Haider Qandil has been subject to weekly follow-up since August 2020, since he was released on bail, pending accusation with a group of Shiites of spreading Shiism and establishing a group in violation of the law. Qandil said that he must visit the second section of Tanta police department every week, but he stressed that there was no contact between him and National Security personnel throughout the follow-up period.

Security forces had arrested Qandil from his home on December 29th 2019, a date after which he disappeared until March 23rd 2020. Qandil told the EIPR's researchers that he was taken to the National Security headquarters in Tanta and interrogated about his affiliation with the Shiite sect, his beliefs and the way he practices rituals, the locations of Egyptian Shiite gatherings and rituals , and the reasons for his travel to Iran and Iraq. He replied that he traveled to visit Shiite holy sites. Qandil added that he remained handcuffed and blindfolded throughout his detention at the National Security headquarters.

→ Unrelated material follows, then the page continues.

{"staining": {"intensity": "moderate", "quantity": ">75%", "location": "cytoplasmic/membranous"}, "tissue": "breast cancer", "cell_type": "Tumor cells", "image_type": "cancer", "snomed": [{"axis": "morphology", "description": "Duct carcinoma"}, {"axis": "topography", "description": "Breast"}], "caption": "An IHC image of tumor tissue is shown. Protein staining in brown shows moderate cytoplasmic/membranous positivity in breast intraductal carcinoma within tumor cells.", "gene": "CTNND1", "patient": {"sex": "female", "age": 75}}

On March 23rd 2020, he was brought before the State Security Prosecution, which charged him, along with other Egyptian Shiites, with contempt of religion, spreading Shiism, anti-state ideas, and establishing a group in violation of the law. Qandil said that the prosecution confronted him with elements of “evidence”, one of which was an article on an Iraqi Shiite website that was published anonymously - which Qandil denied being the author of - in addition to a file on the Shiites of the World that security forces found at his home during his arrest.


Qandil added that he was transferred to the second section of the Tanta police department after being brought before the Public Prosecution Office, where he spent a month in which he faced ill-treatment and denied blankets being brought to him, before he was transferred to Tanta General Prison.

Qandil reported that the Tanta Criminal Court sought the advice of the Islamic Research Academy of Al-Azhar on the case. The academy’s response was that the evidence in the case helps spread the Shiite doctrine. Later, the court ruled that it did not have jurisdiction and transferred the case to the Supreme State Security Court in Cairo.

On August 16th 2020, the Tanta Criminal Court, held in the Consultation Room, decided to release him on bail of 5,000 pounds and place him under weekly follow-up.

Qandil said that a National Security officer told him before his release that he would not be allowed to work as a journalist again. Indeed, one of the officials at the newspaper, in which he was working, told him that he was dismissed from work based on security instructions, and he was not allowed to obtain his personal belongings from the workplace.

The Qandil case is one of several cases in which Egyptian Shiites are being tried on charges of expressing their religious belief and circulating related books. They are accused of "establishing a group against the law" without evidence.

 In June 2020, the State Security Misdemeanors Court in Mashtoul al-Suq, Sharkia Governorate, in Case No. 154 of 2019 sentenced Mustafa al-Ramli and Mahmoud Youssef to one year in prison on charges of promoting ideas belonging to the Shiite sect and founding a group in violation of the law. The arrest report stated that in their homes, the forces found books about the Shiite sect and a Turbah “prayer stone” used to prostrate on according to the Shiite sect. The national security investigation report accused the defendants of participation in founding a group in contravention of the provisions of the law to spread the Shiite doctrine. However, the defendants denied in the investigations that they had established any group, and confirmed that they had only met while in custody for this case.

In May 2019, the Cairo Criminal Court sentenced Alaa Obeid, an Azharite teacher residing in Mansoura, to 15 years in prison and a fine of 500,000 pounds on charges of communicating with foreign parties and receiving money from them, establishing a website, and printing books that promote the Shiite sect, including a book written by the convict entitled "Virtues of Ahl al-Bayt in the Book and the Sunnah", according to the ruling's rationale.

In 2016, EIPR published an analytical report entitled “Forbidden Diversity in the State Religion: Religious Freedom for Shiite Egyptians as a Model.” In it, it recommended that the state should take urgent measures in the short term, and start a process of radical reform of official religious policies in order to guarantee freedom of religion and belief and religious diversity. The report included several incidents, including a travel ban on Shiite Egyptians traveling for the purpose of performing their religious rites or religious education. It also includes the facts of their detention for varying periods after their return.

The incidents of travel bans against other activists have been repeated due to their activities related to freedom of belief, including Ahmed Harkan, who identifies himself as a human rights activist, blogger and Egyptian atheist writer, who was banned from traveling several times on instructions from the National Security without a judicial order, before the Supreme Administrative Court accepted the appeal submitted by EIPR against the negative decision not to enable Harkan to travel and to cancel it on September 26th 2021.

EIPR calls for the closure of the case of "spreading Shiism" and stopping violations against Shiite Egyptians and other members of marginalized religious groups or activists interested in the religious field. It emphasizes the need to initiate urgent reforms to the policies governing the religious field, to accept the broadest form of religious diversity and to combat all forms of discrimination on the basis of religion.